Consider 9/11. No forensic investigation of 9/11 was ever officially conducted. Instead the destruction of the buildings was blamed on Osama bin Laden, and scenarios and simulations were created to support the allegation, not to find the truth. Architects, engineers, scientists, pilots, and first responders on site cannot reconcile the official prevailing explanation with the facts. The scientific and testimonial evidence that they have produced is dismissed as “conspiracy theory.” It is those experts who stand on the evidence who are defined as conspiracy theorists, not those who created the story of Osama bin Laden’s 9/11 conspiracy.
Consider Russiagate. Here we have an alleged conspiracy between Trump and Russia that was the official prevailing explanation.

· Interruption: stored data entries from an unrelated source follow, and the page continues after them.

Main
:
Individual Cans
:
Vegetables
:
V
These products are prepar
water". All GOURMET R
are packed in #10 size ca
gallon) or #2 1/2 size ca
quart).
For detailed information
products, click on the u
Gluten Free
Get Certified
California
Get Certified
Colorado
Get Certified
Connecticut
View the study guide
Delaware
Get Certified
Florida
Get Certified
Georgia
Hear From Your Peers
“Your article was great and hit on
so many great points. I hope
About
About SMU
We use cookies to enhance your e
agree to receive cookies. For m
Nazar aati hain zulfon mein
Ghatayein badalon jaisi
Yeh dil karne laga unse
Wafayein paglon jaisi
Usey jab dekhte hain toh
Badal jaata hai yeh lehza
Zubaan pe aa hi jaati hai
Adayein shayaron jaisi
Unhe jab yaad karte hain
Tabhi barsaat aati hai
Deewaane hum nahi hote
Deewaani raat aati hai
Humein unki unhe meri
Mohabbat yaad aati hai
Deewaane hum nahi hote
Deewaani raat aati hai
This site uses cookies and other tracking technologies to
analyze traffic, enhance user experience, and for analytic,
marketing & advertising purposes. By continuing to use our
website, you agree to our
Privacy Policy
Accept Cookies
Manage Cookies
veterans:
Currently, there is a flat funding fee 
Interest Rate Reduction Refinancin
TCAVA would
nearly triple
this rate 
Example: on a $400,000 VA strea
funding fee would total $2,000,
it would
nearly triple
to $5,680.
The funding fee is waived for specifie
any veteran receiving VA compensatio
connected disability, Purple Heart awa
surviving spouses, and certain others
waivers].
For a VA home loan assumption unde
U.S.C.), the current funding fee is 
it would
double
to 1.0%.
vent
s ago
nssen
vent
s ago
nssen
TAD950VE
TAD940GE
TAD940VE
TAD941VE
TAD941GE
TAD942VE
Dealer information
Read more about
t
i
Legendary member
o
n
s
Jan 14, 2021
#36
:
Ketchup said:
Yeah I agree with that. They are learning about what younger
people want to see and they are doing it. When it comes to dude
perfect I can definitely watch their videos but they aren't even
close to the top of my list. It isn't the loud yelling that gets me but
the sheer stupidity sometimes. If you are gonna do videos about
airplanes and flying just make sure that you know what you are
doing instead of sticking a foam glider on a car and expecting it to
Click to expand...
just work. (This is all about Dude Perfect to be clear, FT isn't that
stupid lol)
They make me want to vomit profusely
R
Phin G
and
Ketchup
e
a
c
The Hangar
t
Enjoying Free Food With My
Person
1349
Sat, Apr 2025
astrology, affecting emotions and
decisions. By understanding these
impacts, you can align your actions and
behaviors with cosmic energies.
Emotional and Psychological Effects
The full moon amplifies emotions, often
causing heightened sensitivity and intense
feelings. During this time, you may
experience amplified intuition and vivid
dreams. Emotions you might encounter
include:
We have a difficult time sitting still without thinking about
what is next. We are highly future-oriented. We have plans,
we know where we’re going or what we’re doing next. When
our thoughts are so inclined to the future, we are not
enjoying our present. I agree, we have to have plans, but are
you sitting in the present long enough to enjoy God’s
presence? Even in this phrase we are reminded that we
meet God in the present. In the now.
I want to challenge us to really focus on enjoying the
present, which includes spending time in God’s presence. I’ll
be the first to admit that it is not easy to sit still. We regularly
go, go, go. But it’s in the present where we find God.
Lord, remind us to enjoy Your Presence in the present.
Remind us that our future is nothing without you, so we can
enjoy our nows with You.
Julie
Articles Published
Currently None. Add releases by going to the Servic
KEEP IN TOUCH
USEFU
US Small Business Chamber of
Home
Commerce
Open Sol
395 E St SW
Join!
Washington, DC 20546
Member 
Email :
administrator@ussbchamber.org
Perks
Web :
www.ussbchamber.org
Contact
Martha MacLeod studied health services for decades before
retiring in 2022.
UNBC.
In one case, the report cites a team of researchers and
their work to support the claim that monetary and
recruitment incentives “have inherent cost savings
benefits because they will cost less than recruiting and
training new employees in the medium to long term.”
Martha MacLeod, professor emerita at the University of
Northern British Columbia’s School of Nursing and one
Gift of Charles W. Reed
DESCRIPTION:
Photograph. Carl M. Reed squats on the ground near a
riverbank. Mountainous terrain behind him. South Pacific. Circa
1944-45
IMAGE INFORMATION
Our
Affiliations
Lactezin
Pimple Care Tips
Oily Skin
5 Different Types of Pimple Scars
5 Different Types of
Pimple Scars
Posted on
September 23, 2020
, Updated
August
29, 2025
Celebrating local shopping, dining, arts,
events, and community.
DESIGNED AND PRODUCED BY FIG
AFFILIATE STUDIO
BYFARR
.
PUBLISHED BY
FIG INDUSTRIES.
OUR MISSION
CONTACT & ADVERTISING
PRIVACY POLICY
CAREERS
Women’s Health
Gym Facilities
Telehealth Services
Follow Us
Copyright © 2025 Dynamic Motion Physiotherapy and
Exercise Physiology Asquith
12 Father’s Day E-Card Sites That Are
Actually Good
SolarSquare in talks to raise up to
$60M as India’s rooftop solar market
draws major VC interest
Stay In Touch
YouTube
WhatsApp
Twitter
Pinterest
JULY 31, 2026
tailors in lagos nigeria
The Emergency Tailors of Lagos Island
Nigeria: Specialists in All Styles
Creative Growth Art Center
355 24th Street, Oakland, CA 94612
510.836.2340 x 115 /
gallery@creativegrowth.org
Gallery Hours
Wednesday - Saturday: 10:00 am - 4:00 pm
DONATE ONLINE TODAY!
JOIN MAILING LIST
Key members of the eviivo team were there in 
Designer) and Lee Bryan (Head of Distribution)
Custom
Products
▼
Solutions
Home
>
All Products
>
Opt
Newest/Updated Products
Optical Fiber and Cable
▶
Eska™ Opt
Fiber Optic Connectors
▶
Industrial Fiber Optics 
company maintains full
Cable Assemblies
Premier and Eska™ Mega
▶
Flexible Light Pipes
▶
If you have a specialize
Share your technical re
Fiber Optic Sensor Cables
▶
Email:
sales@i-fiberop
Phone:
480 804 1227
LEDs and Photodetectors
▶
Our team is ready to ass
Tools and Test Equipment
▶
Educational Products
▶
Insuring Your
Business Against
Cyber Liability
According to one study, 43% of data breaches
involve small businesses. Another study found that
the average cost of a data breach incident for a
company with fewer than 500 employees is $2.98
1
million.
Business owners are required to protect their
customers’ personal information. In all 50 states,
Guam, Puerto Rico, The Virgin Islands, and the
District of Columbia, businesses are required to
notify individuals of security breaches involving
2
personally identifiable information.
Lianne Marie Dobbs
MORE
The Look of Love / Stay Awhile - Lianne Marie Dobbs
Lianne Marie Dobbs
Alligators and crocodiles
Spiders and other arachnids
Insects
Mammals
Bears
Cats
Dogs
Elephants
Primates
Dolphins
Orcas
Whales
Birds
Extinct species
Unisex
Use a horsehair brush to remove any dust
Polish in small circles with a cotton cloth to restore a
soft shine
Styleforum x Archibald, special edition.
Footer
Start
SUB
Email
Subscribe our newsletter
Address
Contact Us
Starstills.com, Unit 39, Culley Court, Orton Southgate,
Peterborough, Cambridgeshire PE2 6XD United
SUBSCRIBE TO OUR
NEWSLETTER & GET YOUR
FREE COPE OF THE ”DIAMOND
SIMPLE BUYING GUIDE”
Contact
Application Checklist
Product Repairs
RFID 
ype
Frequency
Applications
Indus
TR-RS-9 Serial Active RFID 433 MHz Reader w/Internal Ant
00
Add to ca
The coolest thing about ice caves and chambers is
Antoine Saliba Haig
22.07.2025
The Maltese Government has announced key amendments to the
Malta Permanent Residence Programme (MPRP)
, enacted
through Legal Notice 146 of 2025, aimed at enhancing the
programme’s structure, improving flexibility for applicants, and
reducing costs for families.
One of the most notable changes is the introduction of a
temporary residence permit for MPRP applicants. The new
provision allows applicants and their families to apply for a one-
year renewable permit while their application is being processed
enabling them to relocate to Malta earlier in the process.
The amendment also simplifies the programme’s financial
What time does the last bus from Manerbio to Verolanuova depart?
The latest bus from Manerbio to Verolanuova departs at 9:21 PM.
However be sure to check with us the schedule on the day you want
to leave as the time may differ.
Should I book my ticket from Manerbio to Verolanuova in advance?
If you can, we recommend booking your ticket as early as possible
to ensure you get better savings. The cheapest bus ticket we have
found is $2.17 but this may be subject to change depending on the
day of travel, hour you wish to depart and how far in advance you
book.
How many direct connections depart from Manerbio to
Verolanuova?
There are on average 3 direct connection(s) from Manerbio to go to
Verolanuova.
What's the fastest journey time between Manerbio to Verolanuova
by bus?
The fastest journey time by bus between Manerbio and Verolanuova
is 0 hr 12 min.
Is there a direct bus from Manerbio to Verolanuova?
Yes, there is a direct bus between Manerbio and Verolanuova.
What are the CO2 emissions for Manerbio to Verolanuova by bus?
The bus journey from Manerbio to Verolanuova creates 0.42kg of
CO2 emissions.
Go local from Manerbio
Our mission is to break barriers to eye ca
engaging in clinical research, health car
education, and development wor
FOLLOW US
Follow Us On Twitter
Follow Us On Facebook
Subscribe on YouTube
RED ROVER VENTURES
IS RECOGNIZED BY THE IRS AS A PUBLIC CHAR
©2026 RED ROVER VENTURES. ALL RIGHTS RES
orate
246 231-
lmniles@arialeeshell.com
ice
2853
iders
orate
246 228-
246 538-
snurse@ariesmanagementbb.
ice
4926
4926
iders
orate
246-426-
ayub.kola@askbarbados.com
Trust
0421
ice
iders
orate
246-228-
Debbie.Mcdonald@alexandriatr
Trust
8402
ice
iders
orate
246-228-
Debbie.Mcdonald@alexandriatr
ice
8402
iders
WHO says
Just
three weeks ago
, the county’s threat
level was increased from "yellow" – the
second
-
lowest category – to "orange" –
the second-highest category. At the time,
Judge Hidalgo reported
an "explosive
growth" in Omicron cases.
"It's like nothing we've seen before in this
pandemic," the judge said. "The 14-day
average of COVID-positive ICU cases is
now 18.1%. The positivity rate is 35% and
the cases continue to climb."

Yet, to believe in the Russiagate conspiracy did not make one a conspiracy theorist as this conspiracy was the official prevailing explanation. But to doubt the Russiagate conspiracy did make one a conspiracy theorist.
What the FBI report does, intentionally or unintentionally, is to define a conspiracist as a person who doubts official explanations. In other words, it is a way of preventing any accountability of government. Whatever the government says, no matter how obvious a lie, will have to be accepted as fact or we will be put on a list to be monitored for preemptive arrest.
In effect, the FBI’s document reduces the First Amendment, that is, free speech, to the right to repeat official and prevailing explanations. Any other speech is a conspiratorial belief that can lead to the commission of a crime.
Every American should be greatly concerned that the government in Washington does not see this FBI document as an open invitation to tyranny, repudiate it, and demand its recall.